Harris v. Taylor
This text of 105 So. 2d 737 (Harris v. Taylor) is published on Counsel Stack Legal Research, covering Louisiana Court of Appeal primary law. Counsel Stack provides free access to over 12 million legal documents including statutes, case law, regulations, and constitutions.
Opinion
Plaintiff, Mrs. Edna Earle Harris, the vendee, instituted this suit against the defendant Fant Taylor, the vendor, doing business as Taylor Furniture Company, endeavoring to recover the sum of $242, the amount paid the defendant for a television set, asserting that she was entitled to a rescission of the sale due to a redhibitory vice or defect therein, and then tendered the set to the defendant.1
The defendant answered and admitted that the set was purchased from him, but denied that it was defective.
From a judgment in favor of the plaintiff and against the defendant in the amount of $242 and ordering that the plaintiff return the television set to the defendant, he has prosecuted this appeal.
The facts are relatively simple, but of course disputed. On February 20, 1954, plaintiff purchased from the defendant an RCA Victor television set for the price of $242 cash and acquired simultaneously for an additional consideration a service contract therefor. The television set was installed on March 8, 1954. Plaintiff testified that immediately after the set was installed in her home it functioned badly and it was [738]*738serviced in conformity with her contract five, six, or seven times and each time thereafter it continued to reflect a distorted picture. Under cross-examination the plaintiff was asked, “How did it function when it was installed.” And she replied, “Well, if you could look at a television picture with four or five different faces and a black streak across it — it simply wasn’t a seeable picture.” She further asserted that after each visit she complained that the picture was not adequate and she was informed by various RCA servicemen that it was “the best they could do.”
John R. Deering, a television technician, appeared as a witness on behalf of plaintiff and testified that he had been engaged in the field of electronics since 1948 and that in the early part of 1955, which was after the institution of the present suit, he called 'at plaintiff’s home and made a thorough examination of the television set and he was unable to cause it to function at all.
The defendant testified that shortly after the installation of the television set, the plaintiff called at his store and complained that the set was reflecting “ghostly” pictures and in conformity with her service contract he caused the set to be serviced “five or six times.” He was positive that the set was not defective when sold.
John C. Marden, president of Television & Appliance Distributors, Inc., appeared as a witness on behalf of the defendant and testified that during 1954 the plaintiff contacted him and informed him that her set was not performing at all and that the RCA Service Company had worked on the set but could not make it produce a satisfactory picture and therefore she was requesting help from the distributor. He then checked with the RCA Service Company and found according to its records that the set was performing satisfactorily. He conveyed this report to the plaintiff, who still insisted that the set was not performing properly, and Marden then had the regional supervis- or test the set, and he “found it to be according to standard,” which means that it was performing satisfactorily.

**Entries provided:**
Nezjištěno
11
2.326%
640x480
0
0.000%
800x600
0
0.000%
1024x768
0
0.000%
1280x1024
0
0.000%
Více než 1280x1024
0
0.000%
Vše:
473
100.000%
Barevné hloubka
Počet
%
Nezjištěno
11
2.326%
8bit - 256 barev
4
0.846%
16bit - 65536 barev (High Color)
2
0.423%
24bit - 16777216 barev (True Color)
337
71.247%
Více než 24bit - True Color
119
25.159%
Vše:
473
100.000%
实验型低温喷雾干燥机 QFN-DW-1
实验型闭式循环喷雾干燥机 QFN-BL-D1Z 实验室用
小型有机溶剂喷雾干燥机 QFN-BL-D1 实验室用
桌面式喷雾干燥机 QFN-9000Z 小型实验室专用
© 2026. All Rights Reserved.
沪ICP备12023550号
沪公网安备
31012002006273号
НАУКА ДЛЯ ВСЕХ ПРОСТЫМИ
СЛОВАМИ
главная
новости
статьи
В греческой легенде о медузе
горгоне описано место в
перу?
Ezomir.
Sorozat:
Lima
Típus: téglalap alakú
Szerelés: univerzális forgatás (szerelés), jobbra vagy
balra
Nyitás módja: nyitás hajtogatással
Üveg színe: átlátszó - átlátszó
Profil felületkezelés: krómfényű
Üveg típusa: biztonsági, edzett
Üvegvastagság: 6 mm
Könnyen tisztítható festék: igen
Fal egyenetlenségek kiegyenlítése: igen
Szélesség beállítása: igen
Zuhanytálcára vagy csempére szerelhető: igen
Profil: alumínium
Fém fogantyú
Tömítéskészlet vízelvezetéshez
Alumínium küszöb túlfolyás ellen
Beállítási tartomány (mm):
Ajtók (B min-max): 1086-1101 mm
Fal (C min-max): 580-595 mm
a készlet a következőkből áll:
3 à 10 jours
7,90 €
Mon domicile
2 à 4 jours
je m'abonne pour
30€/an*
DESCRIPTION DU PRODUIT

**What is needed:** Reproduce the stretch of the Harris v. Taylor opinion from "The defendant testified" through "defective when sold." word for word.

**Response:**
The defendant testified that shortly after the installation of the television set, the plaintiff called at his store and complained that the set was reflecting “ghostly” pictures and in conformity with her service contract he caused the set to be serviced “five or six times.” He was positive that the set was not defective when sold.